This video presents the lecture portion of a half-day tutorial that included a series of participatory exercises.

Over the past few decades, human-centered design has been at the center of a design renaissance, providing a transparent framework that exposes our rationale and demystifies our process. But a focus on the “user,” their “problems,” and “needs” is not sufficient to understand how products operate at a societal scale. In the increasingly complex, interdependent technological environment we are called to design for, we need to imagine the implications of the products and services we design, as we work.

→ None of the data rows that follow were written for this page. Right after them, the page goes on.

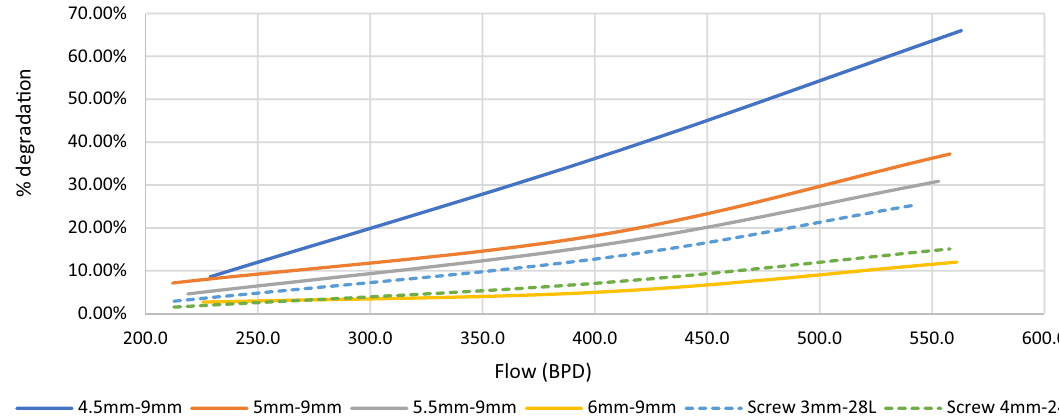
Fig. 4 Pressure drop obtained in the tests of the valve with EOR-500 solution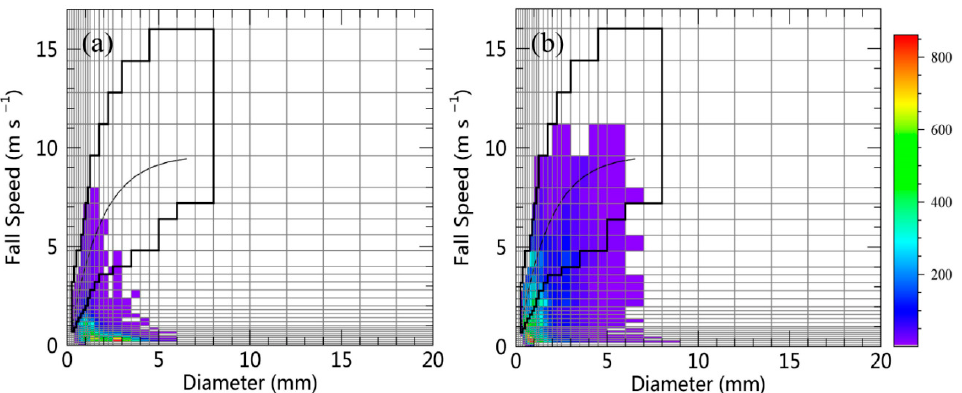
Figure 2. Identification and elimination of ( a ) snow sample case and ( b ) mix-phase sample case in total winter rainfall observations. The black curve represents the empirical fitting result of raindrops as reported by Friedrich et al. [35]. The black box represents rainfall area. The color mark represents particle number.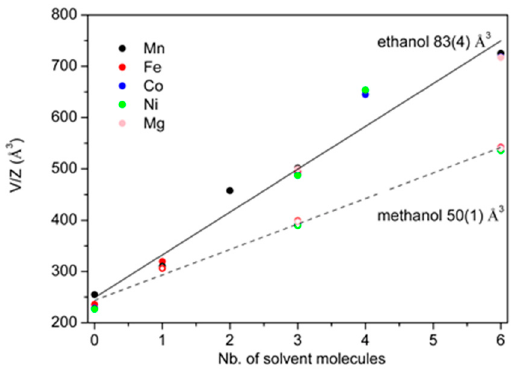
Figure 12. Experimental volume per formula unit (V / Z) as a function of number of ethanol or methanol ligands. The slope of the linear fit gives the average volume per solvent molecule.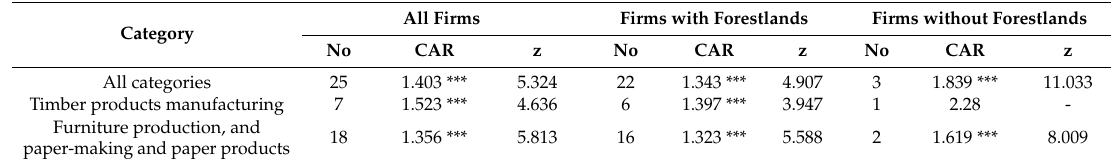
Table 3. Results of testing policy II.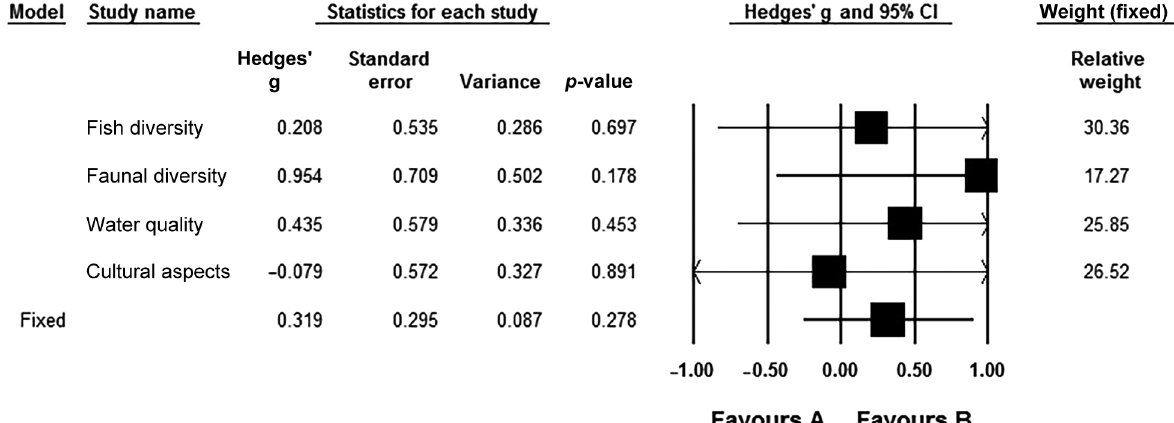
Fig. 3. The application of CMA to draw out the environmental value. CMA – comprehensive meta-analysis. Source: own Standard difference = raw difference / SD Standardised mean difference ( d ) =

This tutorial reviews a variety of perspectives on this topic, provides a framework for understanding multiple levels of product impact, and covers some initial methods we can employ to work with empathy—not just for the “user,” but for every participant in the system we seek to change. Topics include:

An overview of Maeda’s three categories of design and their shortfalls

  • Classical Design
  • Commerical Design
  • Computational Design

A framework to guide us from individual to societal scale, for example:

  • How to expand beyond the user to a social focus
  • Going beyond problems and needs to aspirations and impact
  • Developing empathy for every participant in the system

Principles and practices that can inform method and activity selection, for example:

  • Embracing the networked, augmented “post-human” subject
  • Design as participation in complex adaptive system
  • The integration of social theory and criticism

Discussion of when and how to apply these ideas, for example:

  • Project types that lend themselves to this perspective (and those that don’t)
  • Addressing organizational resistance

Instructor

John Payne is Co-Founder and Managing Director at Moment, a digital product design consultancy. At Moment, John has worked on groundbreaking healthcare design projects for WellDoc, Memorial Sloan Kettering Cancer Center, Allscripts, Dr. Reddy’s, Pfizer, and BD among others. A leader in the human-centered interaction design community for 15+ years, John has co-chaired and curated two international conferences—EPIC 2012, the premier international conference on ethnography in business and design, and Interaction 17, The Interaction Design Association’s annual global conference. John has taught graduate-level design research and methodology courses at Parsons and NYU, and lectured at Institute of Design, SCAD, and Pratt. As a member of their Board of Directors, John advises Public Policy Lab, a non-profit service design consultancy on using human-centered design to create more helpful public services for low-income and disadvantaged Americans.